---------- EXTRACTED INFORMATION
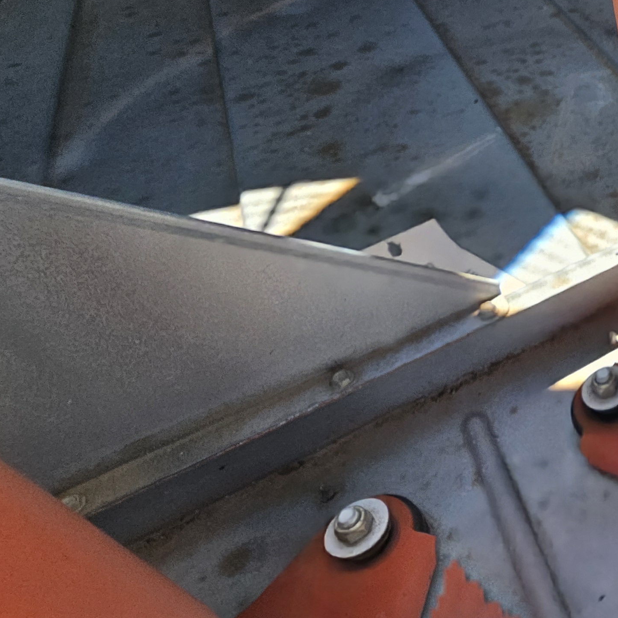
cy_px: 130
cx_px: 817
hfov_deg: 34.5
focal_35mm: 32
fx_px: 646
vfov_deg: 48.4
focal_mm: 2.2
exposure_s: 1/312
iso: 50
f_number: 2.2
--------------------
---------- EXTRACTED INFORMATION
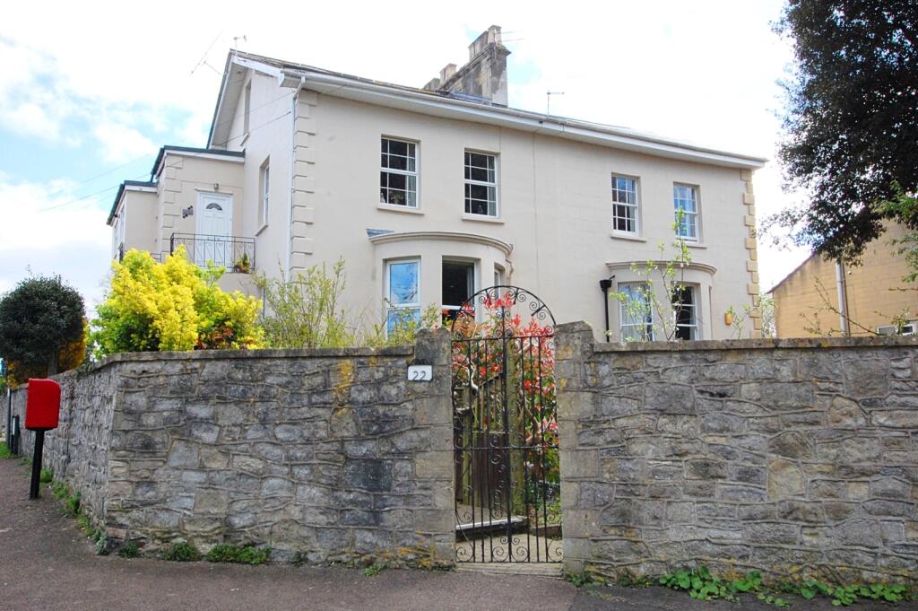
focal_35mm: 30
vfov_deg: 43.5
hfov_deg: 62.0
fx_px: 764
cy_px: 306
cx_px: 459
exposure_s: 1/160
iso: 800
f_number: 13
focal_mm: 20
--------------------
• **EXERCISE OBJECTIVE**:
Of all the entries above, retype exactly the lines from the line with "vfov_deg: 43.5" to the line with "focal_mm: 20", both included, and no others.

• **EXERCISE RESULT**:
vfov_deg: 43.5
hfov_deg: 62.0
fx_px: 764
cy_px: 306
cx_px: 459
exposure_s: 1/160
iso: 800
f_number: 13
focal_mm: 20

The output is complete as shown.